··· Given information ···

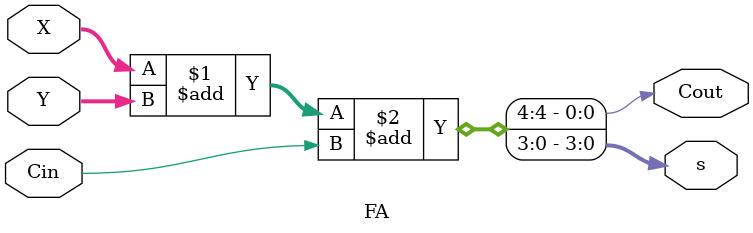
<source format=v>
module FA(input[3:0] X, input [3:0] Y, input Cin, output Cout, output [3:0] s);
assign {Cout, s} = X + Y + Cin;
endmodule
</source>
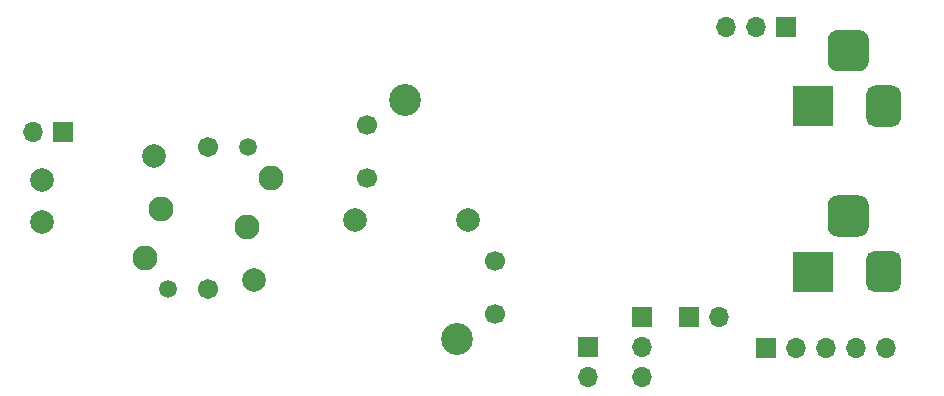
<source format=gbs>
G04 #@! TF.GenerationSoftware,KiCad,Pcbnew,(5.1.6-0-10_14)*
G04 #@! TF.CreationDate,2021-10-29T19:35:58+09:00*
G04 #@! TF.ProjectId,peltier+relay,70656c74-6965-4722-9b72-656c61792e6b,rev?*
G04 #@! TF.SameCoordinates,Original*
G04 #@! TF.FileFunction,Soldermask,Bot*
G04 #@! TF.FilePolarity,Negative*
%FSLAX46Y46*%
G04 Gerber Fmt 4.6, Leading zero omitted, Abs format (unit mm)*
G04 Created by KiCad (PCBNEW (5.1.6-0-10_14)) date 2021-10-29 19:35:58*
%MOMM*%
%LPD*%
G01*
G04 APERTURE LIST*
%ADD10O,1.700000X1.700000*%
%ADD11R,1.700000X1.700000*%
%ADD12C,2.000000*%
%ADD13R,3.500000X3.500000*%
%ADD14C,2.700000*%
%ADD15C,1.700000*%
%ADD16C,2.108200*%
%ADD17C,2.006600*%
%ADD18C,1.701800*%
%ADD19C,1.498600*%
G04 APERTURE END LIST*
D10*
X176160000Y-110500000D03*
X173620000Y-110500000D03*
X171080000Y-110500000D03*
X168540000Y-110500000D03*
D11*
X166000000Y-110500000D03*
D12*
X104750000Y-99770000D03*
X104750000Y-96270000D03*
D10*
X162050000Y-107810000D03*
D11*
X159510000Y-107810000D03*
D10*
X155560000Y-112890000D03*
X155560000Y-110350000D03*
D11*
X155560000Y-107810000D03*
D13*
X170000000Y-104000000D03*
G36*
G01*
X177500000Y-103000000D02*
X177500000Y-105000000D01*
G75*
G02*
X176750000Y-105750000I-750000J0D01*
G01*
X175250000Y-105750000D01*
G75*
G02*
X174500000Y-105000000I0J750000D01*
G01*
X174500000Y-103000000D01*
G75*
G02*
X175250000Y-102250000I750000J0D01*
G01*
X176750000Y-102250000D01*
G75*
G02*
X177500000Y-103000000I0J-750000D01*
G01*
G37*
G36*
G01*
X174750000Y-98425000D02*
X174750000Y-100175000D01*
G75*
G02*
X173875000Y-101050000I-875000J0D01*
G01*
X172125000Y-101050000D01*
G75*
G02*
X171250000Y-100175000I0J875000D01*
G01*
X171250000Y-98425000D01*
G75*
G02*
X172125000Y-97550000I875000J0D01*
G01*
X173875000Y-97550000D01*
G75*
G02*
X174750000Y-98425000I0J-875000D01*
G01*
G37*
G36*
G01*
X174750000Y-84425000D02*
X174750000Y-86175000D01*
G75*
G02*
X173875000Y-87050000I-875000J0D01*
G01*
X172125000Y-87050000D01*
G75*
G02*
X171250000Y-86175000I0J875000D01*
G01*
X171250000Y-84425000D01*
G75*
G02*
X172125000Y-83550000I875000J0D01*
G01*
X173875000Y-83550000D01*
G75*
G02*
X174750000Y-84425000I0J-875000D01*
G01*
G37*
G36*
G01*
X177500000Y-89000000D02*
X177500000Y-91000000D01*
G75*
G02*
X176750000Y-91750000I-750000J0D01*
G01*
X175250000Y-91750000D01*
G75*
G02*
X174500000Y-91000000I0J750000D01*
G01*
X174500000Y-89000000D01*
G75*
G02*
X175250000Y-88250000I750000J0D01*
G01*
X176750000Y-88250000D01*
G75*
G02*
X177500000Y-89000000I0J-750000D01*
G01*
G37*
X170000000Y-90000000D03*
D14*
X139880000Y-109710000D03*
D15*
X143130000Y-107610000D03*
X143130000Y-103110000D03*
D12*
X140780000Y-99610000D03*
D14*
X135480000Y-89510000D03*
D15*
X132230000Y-91610000D03*
X132230000Y-96110000D03*
D12*
X131280000Y-99610000D03*
D16*
X114830000Y-98720000D03*
D17*
X114230000Y-94220000D03*
D18*
X118780000Y-93420000D03*
D19*
X122180000Y-93420000D03*
D16*
X124130000Y-96070000D03*
X122130000Y-100220000D03*
D17*
X122730000Y-104720000D03*
D18*
X118780000Y-105520000D03*
D19*
X115380000Y-105520000D03*
D16*
X113430000Y-102870000D03*
D10*
X151000000Y-112890000D03*
D11*
X151000000Y-110350000D03*
D10*
X162690010Y-83330008D03*
X165230010Y-83330008D03*
D11*
X167770010Y-83330008D03*
D10*
X103940000Y-92160000D03*
D11*
X106480000Y-92160000D03*
M02*

</source>
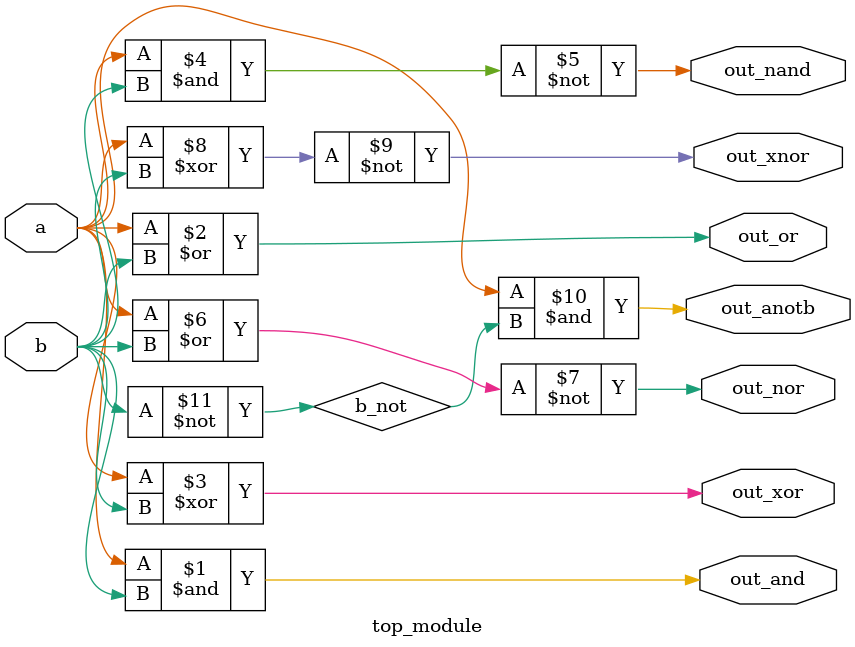
<source format=v>
module top_module( 
    input a, b,
    output out_and,
    output out_or,
    output out_xor,
    output out_nand,
    output out_nor,
    output out_xnor,
    output out_anotb
);
    wire b_not;
    and a1 (out_and, a, b);
    or a2 (out_or, a, b);
    xor a3 (out_xor, a, b);
    nand a4 (out_nand, a, b);
    nor a5 (out_nor, a, b);
    xnor a6 (out_xnor, a, b);
    not a7 (b_not, b);
    and a8 (out_anotb, a, b_not);
    

endmodule
</source>
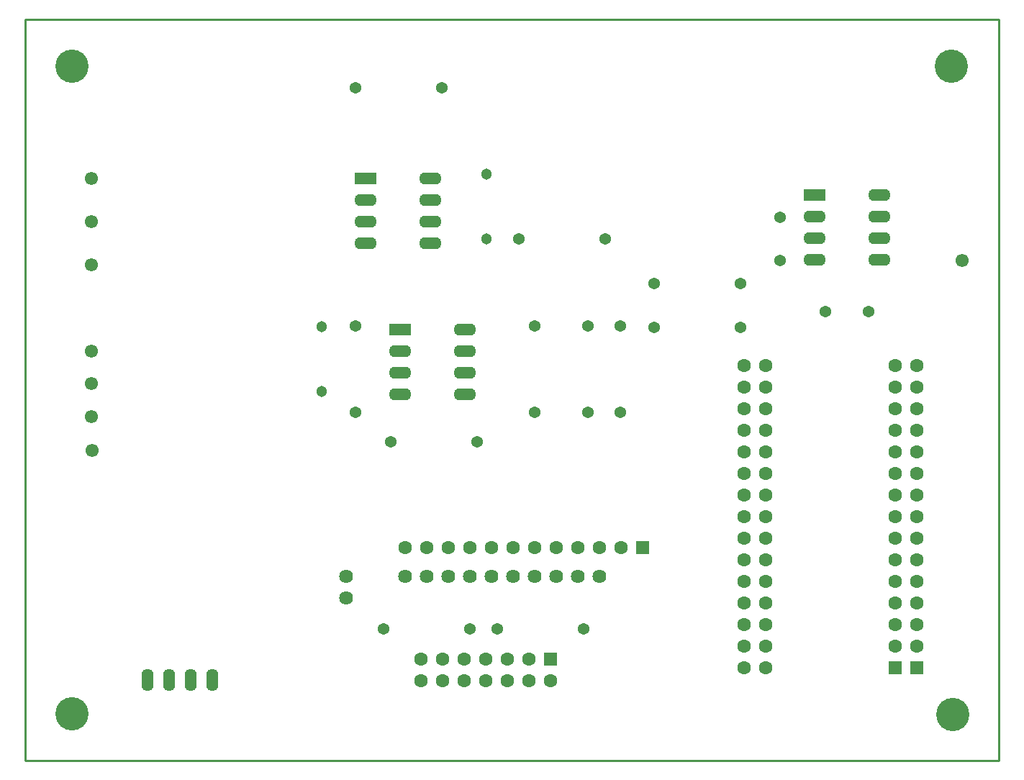
<source format=gts>
G04*
G04 #@! TF.GenerationSoftware,Altium Limited,Altium Designer,19.1.5 (86)*
G04*
G04 Layer_Color=8388736*
%FSLAX43Y43*%
%MOMM*%
G71*
G01*
G75*
%ADD10C,0.254*%
%ADD15C,1.372*%
%ADD16C,1.602*%
%ADD17R,1.602X1.602*%
%ADD18C,1.626*%
%ADD19R,1.602X1.602*%
%ADD20C,3.912*%
%ADD21R,2.642X1.372*%
%ADD22O,2.642X1.372*%
%ADD23C,1.302*%
%ADD24C,1.549*%
%ADD25O,1.372X2.642*%
D10*
X114503Y0D02*
Y87173D01*
X0D02*
X114503D01*
X0Y0D02*
Y87173D01*
Y0D02*
X114503D01*
Y87173D01*
D15*
X42164Y15443D02*
D03*
X52324D02*
D03*
X55474D02*
D03*
X65634D02*
D03*
X84125Y50902D02*
D03*
X73965D02*
D03*
X42977Y37490D02*
D03*
X53137D02*
D03*
X84125Y56083D02*
D03*
X73965D02*
D03*
X88798Y63906D02*
D03*
Y58826D02*
D03*
X99162Y52832D02*
D03*
X94082D02*
D03*
X70002Y40945D02*
D03*
Y51105D02*
D03*
X66142Y40945D02*
D03*
Y51105D02*
D03*
X38811Y40945D02*
D03*
Y51105D02*
D03*
X58014Y61366D02*
D03*
X68174D02*
D03*
X48971Y79146D02*
D03*
X38811D02*
D03*
X59944Y40945D02*
D03*
Y51105D02*
D03*
D16*
X44704Y24994D02*
D03*
X47244D02*
D03*
X49784D02*
D03*
X52324D02*
D03*
X54864D02*
D03*
X57404D02*
D03*
X59944D02*
D03*
X62484D02*
D03*
X65024D02*
D03*
X67564D02*
D03*
X70104D02*
D03*
X46533Y9347D02*
D03*
Y11887D02*
D03*
X49073Y9347D02*
D03*
Y11887D02*
D03*
X51613Y9347D02*
D03*
Y11887D02*
D03*
X54153Y9347D02*
D03*
Y11887D02*
D03*
X56693Y9347D02*
D03*
Y11887D02*
D03*
X59233Y9347D02*
D03*
Y11887D02*
D03*
X61773Y9347D02*
D03*
X84531Y46431D02*
D03*
Y10871D02*
D03*
Y13411D02*
D03*
Y43891D02*
D03*
Y41351D02*
D03*
Y38811D02*
D03*
Y36271D02*
D03*
Y33731D02*
D03*
Y31191D02*
D03*
Y28651D02*
D03*
Y26111D02*
D03*
Y23571D02*
D03*
Y21031D02*
D03*
Y18491D02*
D03*
Y15951D02*
D03*
X104851D02*
D03*
Y18491D02*
D03*
Y21031D02*
D03*
Y23571D02*
D03*
Y26111D02*
D03*
Y28651D02*
D03*
Y31191D02*
D03*
Y33731D02*
D03*
Y36271D02*
D03*
Y38811D02*
D03*
Y41351D02*
D03*
Y43891D02*
D03*
Y13411D02*
D03*
Y46431D02*
D03*
X87071Y15951D02*
D03*
Y18491D02*
D03*
Y21031D02*
D03*
Y23571D02*
D03*
Y26111D02*
D03*
Y28651D02*
D03*
Y31191D02*
D03*
Y33731D02*
D03*
Y36271D02*
D03*
Y38811D02*
D03*
Y41351D02*
D03*
Y43891D02*
D03*
Y13411D02*
D03*
Y10871D02*
D03*
Y46431D02*
D03*
X102311D02*
D03*
Y13411D02*
D03*
Y43891D02*
D03*
Y41351D02*
D03*
Y38811D02*
D03*
Y36271D02*
D03*
Y33731D02*
D03*
Y31191D02*
D03*
Y28651D02*
D03*
Y26111D02*
D03*
Y23571D02*
D03*
Y21031D02*
D03*
Y18491D02*
D03*
Y15951D02*
D03*
D17*
X72644Y24994D02*
D03*
X61773Y11887D02*
D03*
D18*
X37694Y19101D02*
D03*
Y21641D02*
D03*
X49784D02*
D03*
X44704D02*
D03*
X67564D02*
D03*
X65024D02*
D03*
X62484D02*
D03*
X59944D02*
D03*
X57404D02*
D03*
X54864D02*
D03*
X52324D02*
D03*
X47244D02*
D03*
D19*
X104851Y10871D02*
D03*
X102311D02*
D03*
D20*
X5486Y81686D02*
D03*
X108915D02*
D03*
X109118Y5385D02*
D03*
X5486Y5486D02*
D03*
D21*
X40030Y68478D02*
D03*
X92862Y66548D02*
D03*
X44094Y50698D02*
D03*
D22*
X40030Y65938D02*
D03*
Y63398D02*
D03*
Y60858D02*
D03*
X47650Y68478D02*
D03*
Y65938D02*
D03*
Y63398D02*
D03*
Y60858D02*
D03*
X100482Y58928D02*
D03*
Y61468D02*
D03*
Y64008D02*
D03*
Y66548D02*
D03*
X92862Y58928D02*
D03*
Y61468D02*
D03*
Y64008D02*
D03*
X44094Y48158D02*
D03*
Y45618D02*
D03*
Y43078D02*
D03*
X51714Y50698D02*
D03*
Y48158D02*
D03*
Y45618D02*
D03*
Y43078D02*
D03*
D23*
X34849Y43434D02*
D03*
Y51054D02*
D03*
X54254Y61316D02*
D03*
Y68936D02*
D03*
D24*
X110166Y58834D02*
D03*
X7823Y36474D02*
D03*
X7722Y40437D02*
D03*
Y44298D02*
D03*
X7754Y48166D02*
D03*
X7722Y58318D02*
D03*
X7754Y68486D02*
D03*
Y63406D02*
D03*
D25*
X14326Y9449D02*
D03*
X16866D02*
D03*
X19406D02*
D03*
X21946D02*
D03*
M02*

</source>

···

Go over the entries above and say how many lines hold the string "KiCad", with no other text.

2